I went to an orthopedic Dr, and his advice was to take up swimming and if I wanted to keep running that I should hold on to his business card because someone needed to pay for his kids’ college.
I stopped running soon after and avoided surgery for a decade, but it still caught up with me. Knees are definitely cheap with for-profit healthcare.
You realize it’s an addiction when you intend to do 5k. Realize after that Strava didn’t work properly on your watch and then you end up doing a second 5k because the first 5k didn’t count.
Finish marathon
Legs on fire
Garmin says you only ran 25.6 miles
Have to run another half mile at race pace (so you don’t ruin your stats) to make sure you get credit for a marathon
I bought myself a raspberry pi for my birthday a few years ago.
I now have thousands of dollars in hardware sitting in a server rack in my office. Whoops.
A single 1TB drive should be enough for my Plex server, I said.
123TB isn’t enough, I need more 18TB hard drives, I said.
My grandma got me 3 ducklings in 2019 for no reason. 3 ducks don’t cost very much. The issue is, that she unlocked a passion. I now have 12 ducks. I want more, but I don’t have the money or space.

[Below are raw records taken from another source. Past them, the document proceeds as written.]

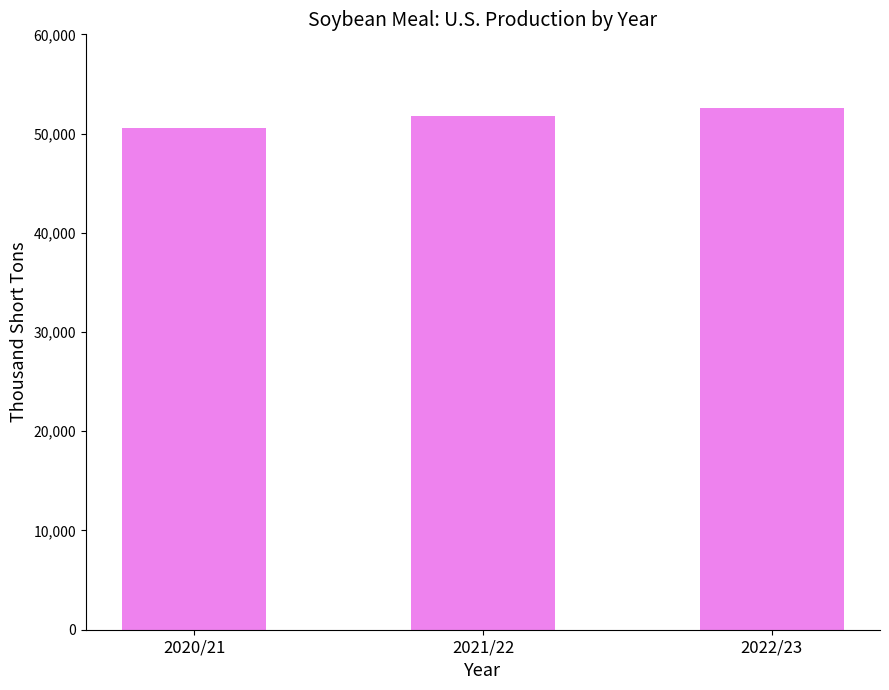

At which label does the data first exceed 51814?

2021/22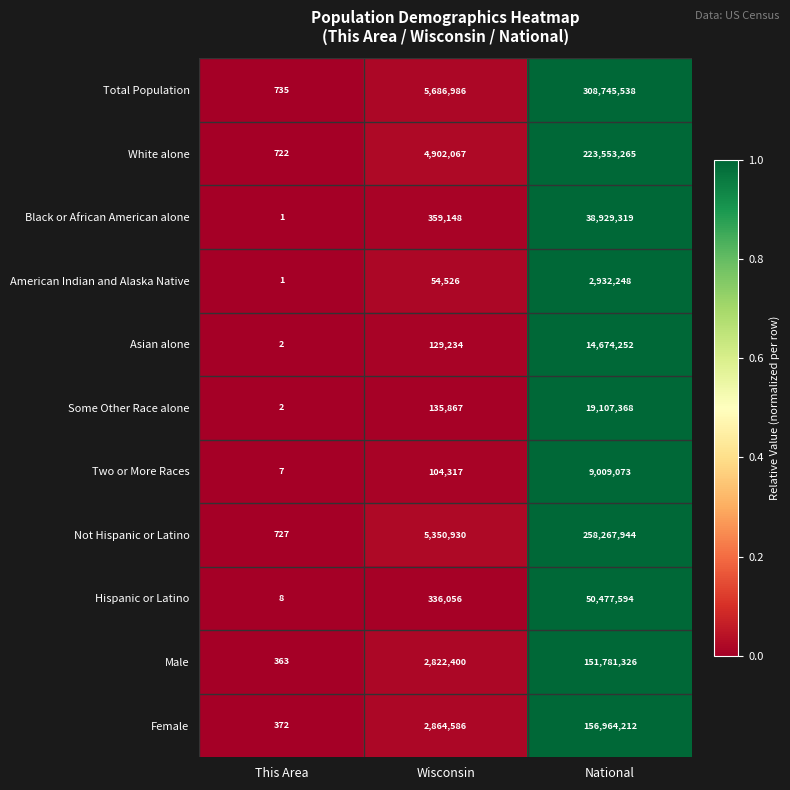

At which category is the sum across all series the highest?

National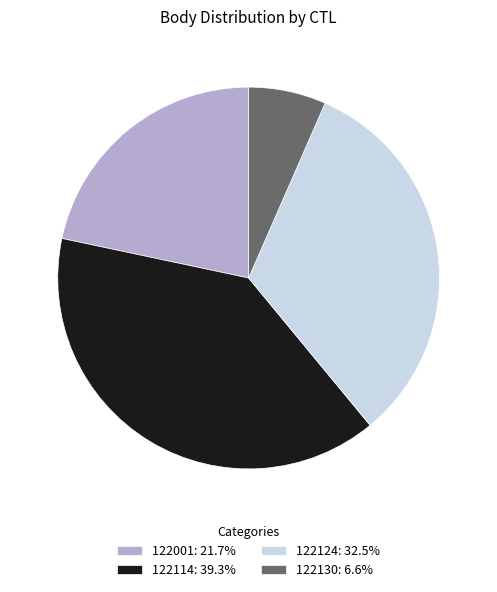

Is it true that 122130 is 17% of the pie?

False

We need to talk about the ducks.
We just got few hens in spring. Week ago I found 2 chickens wondering on street.
Took them home and my parents said that every normal child brings home some kitten or dog not 2 chick’s.
Data hoarding and self-hosting every service under the sun.
Great post OP!
I will buy a Ubiquiti edge router to move away from the consumer grade network gear, turned into just one more $500 server to complete my homelab cluster. Oh who am I kidding the homelab is never “complete”.
I needed a new saucepan.
I’ve now replaced half my kitchen.
Flight simming. Started out with a cheap joystick. Now I have an expensive one, throttle quadrants, rudder pedals, a vr headset and I’ve built myself a button box and a flight seat. And I’m now I want a helicopter collective. Oh well…
lol at some point is is cheaper to take flying lessons?